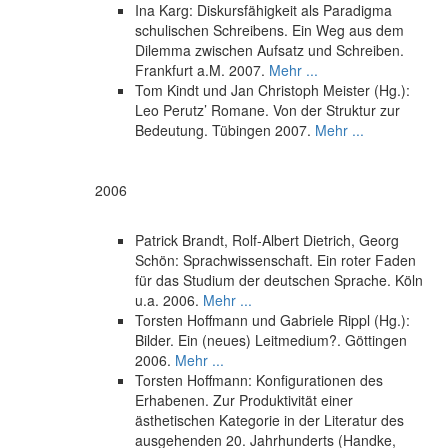
Ina Karg: Diskursfähigkeit als Paradigma
schulischen Schreibens. Ein Weg aus dem
Dilemma zwischen Aufsatz und Schreiben.
Frankfurt a.M. 2007.
Mehr ...
Tom Kindt und Jan Christoph Meister (Hg.):
Leo Perutz’ Romane. Von der Struktur zur
Bedeutung. Tübingen 2007.
Mehr ...
2006
Patrick Brandt, Rolf-Albert Dietrich, Georg
Schön: Sprachwissenschaft. Ein roter Faden
für das Studium der deutschen Sprache. Köln
u.a. 2006.
Mehr ...
Torsten Hoffmann und Gabriele Rippl (Hg.):
Bilder. Ein (neues) Leitmedium?. Göttingen
2006.
Mehr ...
Torsten Hoffmann: Konfigurationen des
Erhabenen. Zur Produktivität einer
ästhetischen Kategorie in der Literatur des
ausgehenden 20. Jahrhunderts (Handke,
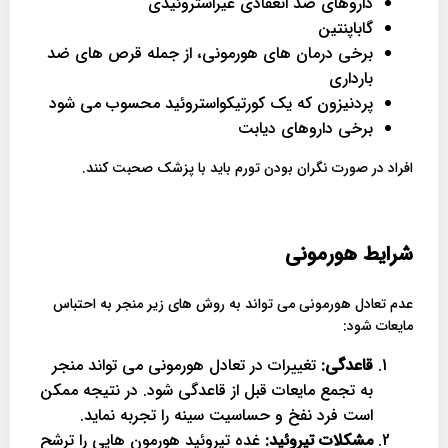
داروهای ضد انعقادی غیراستروئیدی
گاباپنتین
برخی درمان های هورمونی، از جمله قرص های ضد
بارداری
پردنیزون که یک کورتیکواستروئید محسوب می شود
برخی داروهای دیابت
افراد در صورت نگران بودن تورم باید با پزشک صحبت کنند.
شرایط هورمونی
عدم تعادل هورمونی می تواند به روش های زیر منجر به احتباس
مایعات شود:
قاعدگی:
تغییرات در تعادل هورمونی می تواند منجر
به تجمع مایعات قبل از قاعدگی شود. در نتیجه ممکن
است فرد نفخ و حساسیت سینه را تجربه نماید.
مشکلات تیروئید:
غده تیروئید هورمون هایی را ترشح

============

DIRECTIVE: Would you write out all of the records exactly, omitting the pictures?

YOUR SOLUTION:
Ina Karg: Diskursfähigkeit als Paradigma
schulischen Schreibens. Ein Weg aus dem
Dilemma zwischen Aufsatz und Schreiben.
Frankfurt a.M. 2007.
Mehr ...
Tom Kindt und Jan Christoph Meister (Hg.):
Leo Perutz’ Romane. Von der Struktur zur
Bedeutung. Tübingen 2007.
Mehr ...
2006
Patrick Brandt, Rolf-Albert Dietrich, Georg
Schön: Sprachwissenschaft. Ein roter Faden
für das Studium der deutschen Sprache. Köln
u.a. 2006.
Mehr ...
Torsten Hoffmann und Gabriele Rippl (Hg.):
Bilder. Ein (neues) Leitmedium?. Göttingen
2006.
Mehr ...
Torsten Hoffmann: Konfigurationen des
Erhabenen. Zur Produktivität einer
ästhetischen Kategorie in der Literatur des
ausgehenden 20. Jahrhunderts (Handke,
داروهای ضد انعقادی غیراستروئیدی
گاباپنتین
برخی درمان های هورمونی، از جمله قرص های ضد
بارداری
پردنیزون که یک کورتیکواستروئید محسوب می شود
برخی داروهای دیابت
افراد در صورت نگران بودن تورم باید با پزشک صحبت کنند.
شرایط هورمونی
عدم تعادل هورمونی می تواند به روش های زیر منجر به احتباس
مایعات شود:
قاعدگی:
تغییرات در تعادل هورمونی می تواند منجر
به تجمع مایعات قبل از قاعدگی شود. در نتیجه ممکن
است فرد نفخ و حساسیت سینه را تجربه نماید.
مشکلات تیروئید:
غده تیروئید هورمون هایی را ترشح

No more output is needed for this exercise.